Israeli Consul General in Los Angeles Jacob Dayan sent a letter of complaint to the owners of the Annenberg Space for Photography, saying ‘The venue is being used as a political tool to spread lies about Israel’s part in the global effort to provide clean and fresh drinking water.’

The diplomat claimed that the exhibit falsely depicts Israel as a country that steals water while its neighbors suffer from a drought. The opposite is true, wrote the consul general.

l A former Yale professor was among the four detained by Israeli occupation forces during protests against the construction of the separation wall in Al-Walaja last Thursday morning.

Witnesses said three others were lightly injured by Israeli border police, who used clubs and mace against protesters, in what witnesses said was a violent removal of the protesters from their positions around Israeli military bulldozers.

An Israeli police spokesman confirmed that four were detained at the rally, adding that all were released a few hours after their detention.

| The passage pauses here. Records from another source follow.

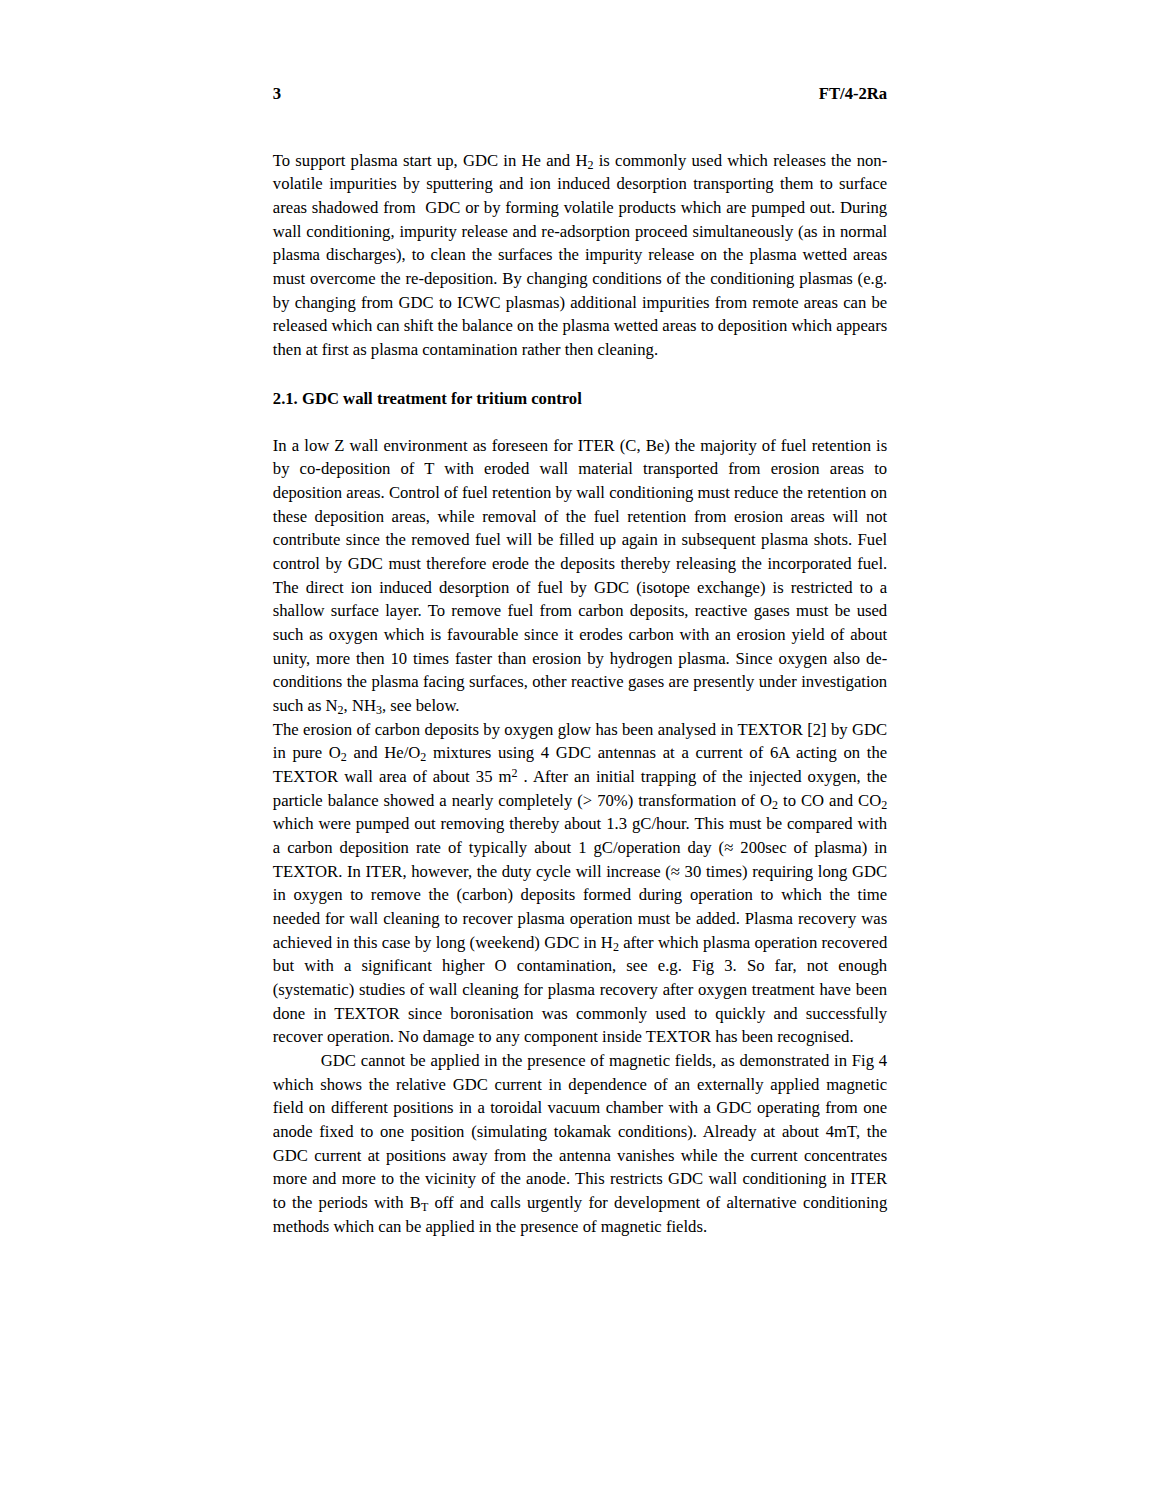3 FT/4-2Ra
To support plasma start up, GDC in He and H2 is commonly used which releases the non-volatile impurities by sputtering and ion induced desorption transporting them to surface areas shadowed from GDC or by forming volatile products which are pumped out. During wall conditioning, impurity release and re-adsorption proceed simultaneously (as in normal plasma discharges), to clean the surfaces the impurity release on the plasma wetted areas must overcome the re-deposition. By changing conditions of the conditioning plasmas (e.g. by changing from GDC to ICWC plasmas) additional impurities from remote areas can be released which can shift the balance on the plasma wetted areas to deposition which appears then at first as plasma contamination rather then cleaning.
2.1. GDC wall treatment for tritium control
In a low Z wall environment as foreseen for ITER (C, Be) the majority of fuel retention is by co-deposition of T with eroded wall material transported from erosion areas to deposition areas. Control of fuel retention by wall conditioning must reduce the retention on these deposition areas, while removal of the fuel retention from erosion areas will not contribute since the removed fuel will be filled up again in subsequent plasma shots. Fuel control by GDC must therefore erode the deposits thereby releasing the incorporated fuel. The direct ion induced desorption of fuel by GDC (isotope exchange) is restricted to a shallow surface layer. To remove fuel from carbon deposits, reactive gases must be used such as oxygen which is favourable since it erodes carbon with an erosion yield of about unity, more then 10 times faster than erosion by hydrogen plasma. Since oxygen also de-conditions the plasma facing surfaces, other reactive gases are presently under investigation such as N2, NH3, see below.
The erosion of carbon deposits by oxygen glow has been analysed in TEXTOR [2] by GDC in pure O2 and He/O2 mixtures using 4 GDC antennas at a current of 6A acting on the TEXTOR wall area of about 35 m2 . After an initial trapping of the injected oxygen, the particle balance showed a nearly completely (> 70%) transformation of O2 to CO and CO2 which were pumped out removing thereby about 1.3 gC/hour. This must be compared with a carbon deposition rate of typically about 1 gC/operation day (≈ 200sec of plasma) in TEXTOR. In ITER, however, the duty cycle will increase (≈ 30 times) requiring long GDC in oxygen to remove the (carbon) deposits formed during operation to which the time needed for wall cleaning to recover plasma operation must be added. Plasma recovery was achieved in this case by long (weekend) GDC in H2 after which plasma operation recovered but with a significant higher O contamination, see e.g. Fig 3. So far, not enough (systematic) studies of wall cleaning for plasma recovery after oxygen treatment have been done in TEXTOR since boronisation was commonly used to quickly and successfully recover operation. No damage to any component inside TEXTOR has been recognised.
GDC cannot be applied in the presence of magnetic fields, as demonstrated in Fig 4 which shows the relative GDC current in dependence of an externally applied magnetic field on different positions in a toroidal vacuum chamber with a GDC operating from one anode fixed to one position (simulating tokamak conditions). Already at about 4mT, the GDC current at positions away from the antenna vanishes while the current concentrates more and more to the vicinity of the anode. This restricts GDC wall conditioning in ITER to the periods with BT off and calls urgently for development of alternative conditioning methods which can be applied in the presence of magnetic fields.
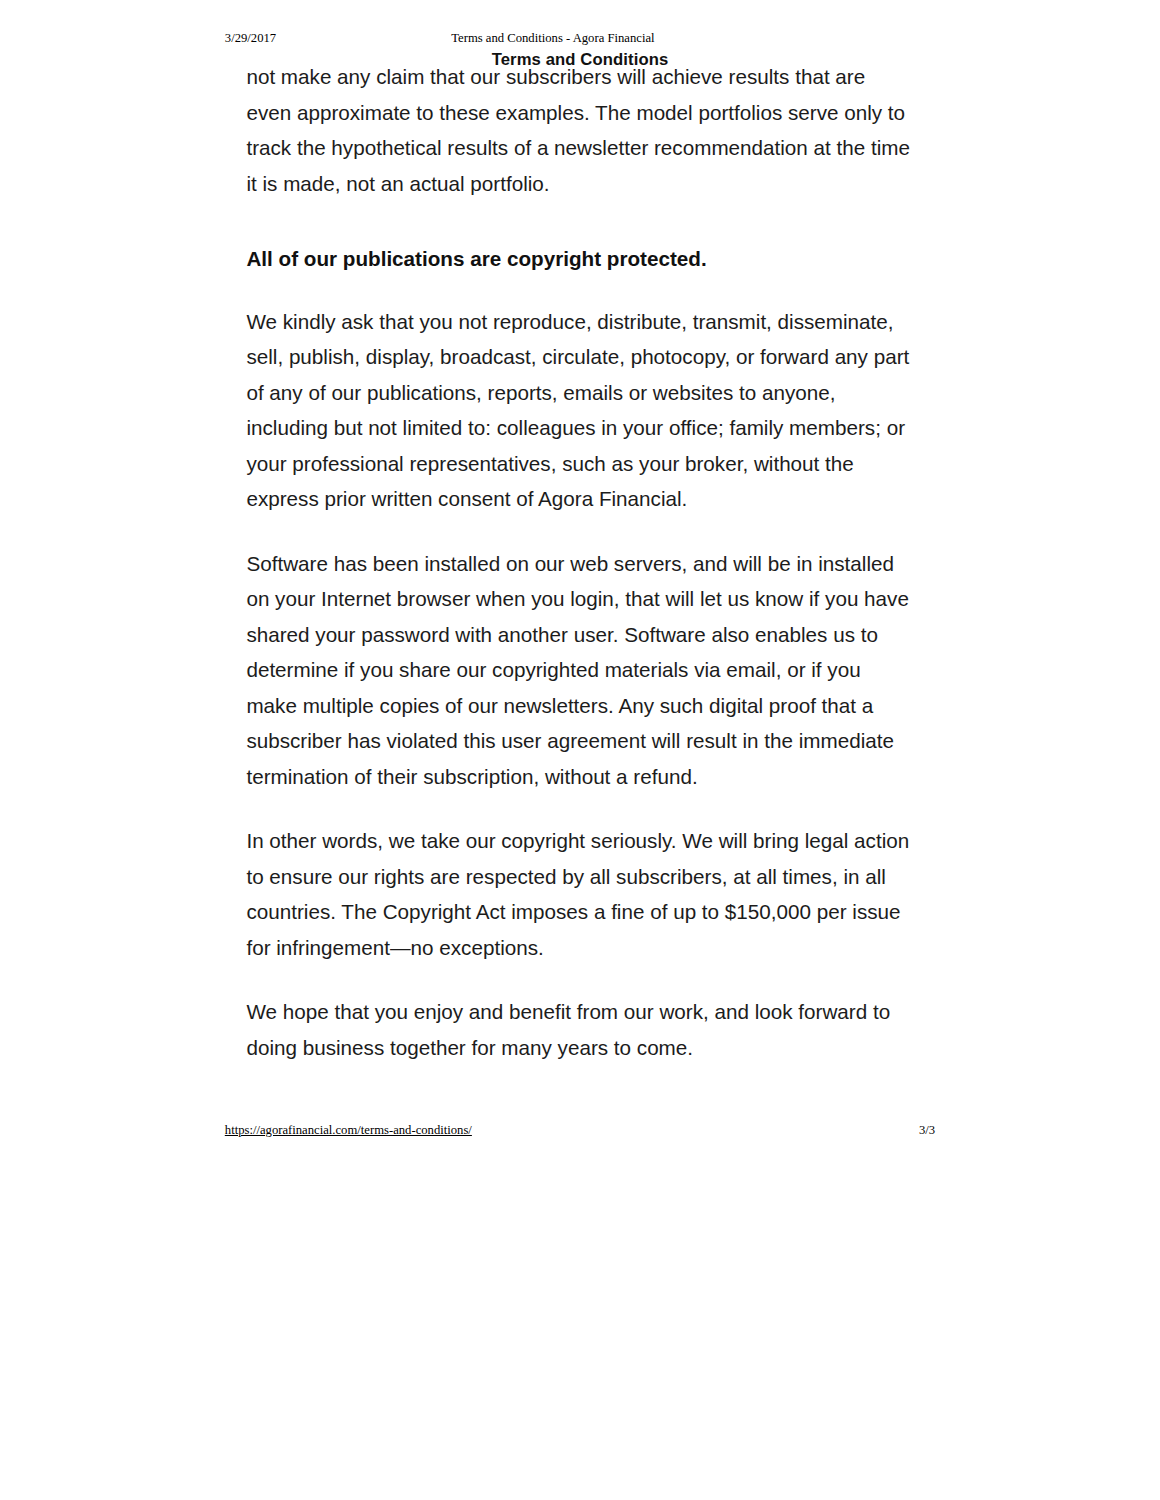3/29/2017 Terms and Conditions - Agora Financial
Terms and Conditions
not make any claim that our subscribers will achieve results that are even approximate to these examples. The model portfolios serve only to track the hypothetical results of a newsletter recommendation at the time it is made, not an actual portfolio.
All of our publications are copyright protected.
We kindly ask that you not reproduce, distribute, transmit, disseminate, sell, publish, display, broadcast, circulate, photocopy, or forward any part of any of our publications, reports, emails or websites to anyone, including but not limited to: colleagues in your office; family members; or your professional representatives, such as your broker, without the express prior written consent of Agora Financial.
Software has been installed on our web servers, and will be in installed on your Internet browser when you login, that will let us know if you have shared your password with another user. Software also enables us to determine if you share our copyrighted materials via email, or if you make multiple copies of our newsletters. Any such digital proof that a subscriber has violated this user agreement will result in the immediate termination of their subscription, without a refund.
In other words, we take our copyright seriously. We will bring legal action to ensure our rights are respected by all subscribers, at all times, in all countries. The Copyright Act imposes a fine of up to $150,000 per issue for infringement—no exceptions.
We hope that you enjoy and benefit from our work, and look forward to doing business together for many years to come.
https://agorafinancial.com/terms-and-conditions/ 3/3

The group of protesters marched to the site of construction and sat amidst the bulldozers, refusing to leave when Israeli occupation officers demanded they disperse.

Those injured were identified by witnesses as Mahmud Al-Araj, 27, and brothers Ahmad and Mahmud Mustafa Al-Araj, 23 and 25. All three were taken to the Beit Jala Hospital for treatment, where medics described their injuries as mild.

Three of those detained were identified as brothers Diya and Hasan Hamdan, and Dr Mazen Qumsiyeh, all allegedly released.

‘Almost every day they attempt to halt construction,’ the Israeli border police spokesman said, commenting on the conditions of the Al-Walaha protests. ‘They come close to the border police,’ he said, ‘and they throw stones.’

Photojournalists and reporters at the scene said they did not witnesses stone throwing, noting protesters gather in the village centre, and march toward the construction site.

The gathering stops around the bulldozers digging up land in preparation for the wall, witnesses explained, and sit around the machines refusing to let them pass.

‘That’s where the detentions took place today,’ one organiser said, adding ‘I’ve been to the protests several times and never witnessed stone throwing.’

A reliable observer was quoted as saying ‘no stones were thrown whatsoever, not a single one,’ regarding Thursday’s protest.

‘If protesters act violently we have the right to use the spray,’ the occupation police spokesman said.